◆ The task
The data below is to be returned in full and exactly.

[Saved entries]
********
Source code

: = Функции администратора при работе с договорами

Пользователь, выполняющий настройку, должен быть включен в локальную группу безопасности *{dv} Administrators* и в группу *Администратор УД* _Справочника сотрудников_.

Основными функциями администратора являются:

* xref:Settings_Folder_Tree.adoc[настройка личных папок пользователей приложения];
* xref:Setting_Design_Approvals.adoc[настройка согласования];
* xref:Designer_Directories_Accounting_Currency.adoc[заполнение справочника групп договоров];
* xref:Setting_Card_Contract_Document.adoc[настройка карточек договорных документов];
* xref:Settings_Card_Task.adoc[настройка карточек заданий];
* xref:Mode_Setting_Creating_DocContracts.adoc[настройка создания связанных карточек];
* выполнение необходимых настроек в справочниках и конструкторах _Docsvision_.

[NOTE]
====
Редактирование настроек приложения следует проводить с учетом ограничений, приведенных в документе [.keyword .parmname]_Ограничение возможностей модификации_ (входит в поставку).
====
********
◆ Task solution
Source code

: = Функции администратора при работе с договорами

Пользователь, выполняющий настройку, должен быть включен в локальную группу безопасности *{dv} Administrators* и в группу *Администратор УД* _Справочника сотрудников_.

Основными функциями администратора являются:

* xref:Settings_Folder_Tree.adoc[настройка личных папок пользователей приложения];
* xref:Setting_Design_Approvals.adoc[настройка согласования];
* xref:Designer_Directories_Accounting_Currency.adoc[заполнение справочника групп договоров];
* xref:Setting_Card_Contract_Document.adoc[настройка карточек договорных документов];
* xref:Settings_Card_Task.adoc[настройка карточек заданий];
* xref:Mode_Setting_Creating_DocContracts.adoc[настройка создания связанных карточек];
* выполнение необходимых настроек в справочниках и конструкторах _Docsvision_.

[NOTE]
====
Редактирование настроек приложения следует проводить с учетом ограничений, приведенных в документе [.keyword .parmname]_Ограничение возможностей модификации_ (входит в поставку).
====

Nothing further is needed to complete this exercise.